La Salamandre

vendredi 30 janvier 2009, 21h45

Salle Georges Franju

21h45 23h50 (124 min)

Alain Tanner
Suisse / 1970 / 123 min

Avec Bulle Ogier, Jean-Luc Bideau, Jacques Denis.

Pierre et Paul, respectivement journaliste et écrivain, s'associent pour écrire un scénario d'après un fait divers : l'histoire d'une jeune fille accusée par son oncle d'avoir tenté de le tuer. Pour en savoir plus, ils tentent de la retrouver.

Il n'y a pas de hasards, il n'y a que des coïncidences. C'est donc par hasard qu'à l'aurore des années 1970, un jeune homme baguenaude dans la rue Saint André des Arts, à Paris. Devant le cinéma du même nom, une affiche capture sa curiosité. En noir et blanc, le visage songeur d'une jeune femme, et un titre encore plus mystérieux, La Salamandre. À l'époque, le jeune homme ne sait pas qui est Bulle Ogier et ignore encore plus le nom d'Alain Tanner.

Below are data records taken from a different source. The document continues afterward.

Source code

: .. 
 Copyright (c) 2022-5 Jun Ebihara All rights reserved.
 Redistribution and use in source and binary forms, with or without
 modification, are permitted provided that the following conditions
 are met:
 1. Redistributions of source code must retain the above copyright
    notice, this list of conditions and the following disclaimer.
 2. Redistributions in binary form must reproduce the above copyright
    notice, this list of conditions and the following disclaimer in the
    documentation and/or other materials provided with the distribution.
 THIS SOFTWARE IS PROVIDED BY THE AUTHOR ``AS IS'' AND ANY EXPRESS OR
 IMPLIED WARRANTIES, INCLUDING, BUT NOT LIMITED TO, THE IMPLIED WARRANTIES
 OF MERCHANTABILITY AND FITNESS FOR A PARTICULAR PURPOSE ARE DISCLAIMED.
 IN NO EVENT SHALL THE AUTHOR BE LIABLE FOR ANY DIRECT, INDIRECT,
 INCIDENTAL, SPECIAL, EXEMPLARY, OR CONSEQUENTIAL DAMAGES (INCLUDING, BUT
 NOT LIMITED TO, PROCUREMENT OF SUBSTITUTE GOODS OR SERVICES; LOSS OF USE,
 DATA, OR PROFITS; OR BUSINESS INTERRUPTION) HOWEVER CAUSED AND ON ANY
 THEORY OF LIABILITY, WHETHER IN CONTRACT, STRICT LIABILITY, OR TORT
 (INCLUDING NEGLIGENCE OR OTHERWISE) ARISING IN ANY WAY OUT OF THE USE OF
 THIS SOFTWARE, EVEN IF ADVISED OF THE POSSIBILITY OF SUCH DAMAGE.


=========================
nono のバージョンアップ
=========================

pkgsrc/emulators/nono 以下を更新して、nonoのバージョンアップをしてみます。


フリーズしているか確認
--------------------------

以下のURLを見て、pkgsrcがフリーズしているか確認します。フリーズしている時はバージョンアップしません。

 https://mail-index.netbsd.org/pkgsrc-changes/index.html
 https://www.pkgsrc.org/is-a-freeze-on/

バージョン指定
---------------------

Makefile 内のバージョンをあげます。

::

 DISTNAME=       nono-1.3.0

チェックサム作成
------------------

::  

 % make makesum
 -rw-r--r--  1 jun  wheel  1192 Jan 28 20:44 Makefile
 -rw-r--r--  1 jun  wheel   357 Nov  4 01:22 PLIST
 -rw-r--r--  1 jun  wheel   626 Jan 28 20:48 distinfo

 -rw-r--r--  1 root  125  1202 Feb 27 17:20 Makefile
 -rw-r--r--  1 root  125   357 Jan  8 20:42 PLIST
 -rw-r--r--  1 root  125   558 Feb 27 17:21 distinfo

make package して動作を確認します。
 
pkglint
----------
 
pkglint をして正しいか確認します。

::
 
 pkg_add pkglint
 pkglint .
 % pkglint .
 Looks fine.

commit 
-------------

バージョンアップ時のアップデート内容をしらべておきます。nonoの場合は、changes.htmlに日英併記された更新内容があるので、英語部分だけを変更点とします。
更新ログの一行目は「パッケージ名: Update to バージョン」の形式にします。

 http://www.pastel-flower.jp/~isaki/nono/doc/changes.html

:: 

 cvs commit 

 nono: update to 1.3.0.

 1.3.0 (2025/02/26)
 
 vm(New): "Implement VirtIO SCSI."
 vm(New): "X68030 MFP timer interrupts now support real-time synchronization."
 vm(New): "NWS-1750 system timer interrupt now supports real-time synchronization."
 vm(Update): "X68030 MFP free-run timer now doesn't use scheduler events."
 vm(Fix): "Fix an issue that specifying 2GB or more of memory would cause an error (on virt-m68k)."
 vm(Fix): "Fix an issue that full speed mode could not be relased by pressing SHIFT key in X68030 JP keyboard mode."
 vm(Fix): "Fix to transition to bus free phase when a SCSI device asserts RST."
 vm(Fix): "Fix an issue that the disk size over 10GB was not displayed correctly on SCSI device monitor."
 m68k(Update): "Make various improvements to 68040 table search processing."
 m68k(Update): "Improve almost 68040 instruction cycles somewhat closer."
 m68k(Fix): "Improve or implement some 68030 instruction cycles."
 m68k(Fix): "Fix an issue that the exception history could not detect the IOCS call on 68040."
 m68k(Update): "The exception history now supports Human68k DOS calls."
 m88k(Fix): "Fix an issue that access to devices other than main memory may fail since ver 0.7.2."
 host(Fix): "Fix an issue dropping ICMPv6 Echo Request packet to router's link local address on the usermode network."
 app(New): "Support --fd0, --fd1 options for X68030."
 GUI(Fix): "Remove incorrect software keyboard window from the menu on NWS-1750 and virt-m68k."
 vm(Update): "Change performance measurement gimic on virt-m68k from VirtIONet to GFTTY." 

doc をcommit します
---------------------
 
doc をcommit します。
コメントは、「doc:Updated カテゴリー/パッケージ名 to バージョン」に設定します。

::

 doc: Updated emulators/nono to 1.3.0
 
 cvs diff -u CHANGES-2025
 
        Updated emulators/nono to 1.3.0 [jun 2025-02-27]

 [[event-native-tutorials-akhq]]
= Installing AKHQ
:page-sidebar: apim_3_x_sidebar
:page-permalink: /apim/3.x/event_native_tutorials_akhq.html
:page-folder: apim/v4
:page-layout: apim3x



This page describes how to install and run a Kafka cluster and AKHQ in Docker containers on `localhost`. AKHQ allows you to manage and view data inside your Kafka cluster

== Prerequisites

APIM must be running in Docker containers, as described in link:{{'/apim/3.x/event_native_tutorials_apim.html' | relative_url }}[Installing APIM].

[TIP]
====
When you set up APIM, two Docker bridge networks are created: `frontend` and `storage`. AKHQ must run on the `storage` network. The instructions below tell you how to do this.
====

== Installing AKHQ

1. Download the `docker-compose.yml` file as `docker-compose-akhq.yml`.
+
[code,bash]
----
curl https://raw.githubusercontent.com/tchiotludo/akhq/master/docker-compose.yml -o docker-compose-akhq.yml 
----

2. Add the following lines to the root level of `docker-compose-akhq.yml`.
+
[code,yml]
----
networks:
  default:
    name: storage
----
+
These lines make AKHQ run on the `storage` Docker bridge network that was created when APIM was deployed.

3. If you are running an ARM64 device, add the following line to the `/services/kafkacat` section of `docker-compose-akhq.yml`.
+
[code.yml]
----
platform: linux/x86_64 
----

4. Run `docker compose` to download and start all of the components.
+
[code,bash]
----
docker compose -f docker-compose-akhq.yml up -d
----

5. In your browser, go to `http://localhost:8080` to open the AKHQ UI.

Cette innocence contribua beaucoup à la félicité d'une sorte de dépucelage cinématographique. Le jeune homme était vierge et un peu niais en entrant dans la salle, il ne l'était plus en sortant. Comme on sait que c'est toujours mieux la deuxième fois, le jeune homme ce jour-là assista coup sur coup à deux projections de La Salamandre.

Il n'est pas important que vous sachiez que ce jeune homme c'était moi, le roman existentiel n'étant pas ma passion. Par contre, il est important d'insister sur l'effet de jeunesse déclenché par La Salamandre, un effet qui perdure aujourd'hui.
-Jeunesse du réalisateur Alain Tanner, talent naissant du collectif suisse Groupe 5 (avec entre autres Claude Goretta et Michel Soutter) inspiré par la Nouvelle Vague française et par le Free Cinema anglais, celui de Karel Reisz et Tony Richardson. Après Charles ou mort ou vif en1969, Tanner signe avec La Salamandre son deuxième long métrage. Une vingtaine d'autres suivront, jusqu'à sa mort en septembre dernier.
-Jeunesse des principaux protagonistes, les acteurs Jean-Luc Bideau et Jacques Denis, respectivement Pierre, journaliste, et Paul, romancier. Et puis surtout, par-dessus tout, Bulle Ogier qui dit dans le film que son personnage prénommé Rosemonde a 23 ans, avant d'ajouter mélancolique qu'elle se sent déjà vieille. Quoi qu'elle en dise, jeunesse infrangible de Bulle Ogier, dans sa façon adolescente de jouer, aussi bien quand elle se rince la tête en écoutant un air de hard rock, que lorsqu'elle entrouvre les lèvres, inquiète et hésitante au moment d'articuler sa révolution.
-Jeunesse de l'image, en noir et blanc, une merveille graphique qui frôle l'abstraction dans ses quelques ralentis dont celui de la fin, un miracle de cinéma conçu par le grand, le très grand chef opérateur Renato Berta.
-Enfin et surtout, jeunesse du propos d'une actualité perpétuelle : comment se dépoisser du capitalisme dont il est dit texto « qu'avant de crever, il n'a pas fini de nous faire chier ».

C'est le moins qu'on puisse dire, hier au temps de La Salamandre, comme aujourd'hui. Je le dis de façon un peu solennelle alors que tout le film invite à la résistance, individuelle autant que collective, avec une grâce désinvolte et un humour existentiel permanent. Oui, La Salamandre, quelle que soit sa gravité de fond, est aussi une comédie de surface, le rire et même le fou rire en forme d'autodérision s'y révélant comme une arme redoutable. Je vous recommande à cet égard les quelques scènes dans le magasin de chaussures où Rosemonde est employée. « Godasses ! Godasses ! Godasses ! », dit-elle, et vous m'en direz des nouvelles ! Tout aussi mémorable, les amis Paul et Pierre errant un peu paumés dans un sous-bois enneigé où ils hurlent en chantant : « Le bonheur est proche, le bonheur est lointain ! » !

Identifier ses ennemis et pourquoi ils le sont, rire et s'inquiéter de ce rire, pour Tanner c'est la meilleure façon de ressentir le monde, c'est-à-dire la politique. Maintenant à vous de jouer. Je vous laisse randonner avec La Salamandre, joli reptile passe-partout qui ne craint pas le feu, et je suis certain que l'ayant rencontré, à la fin du film vous vous sentirez moins seul.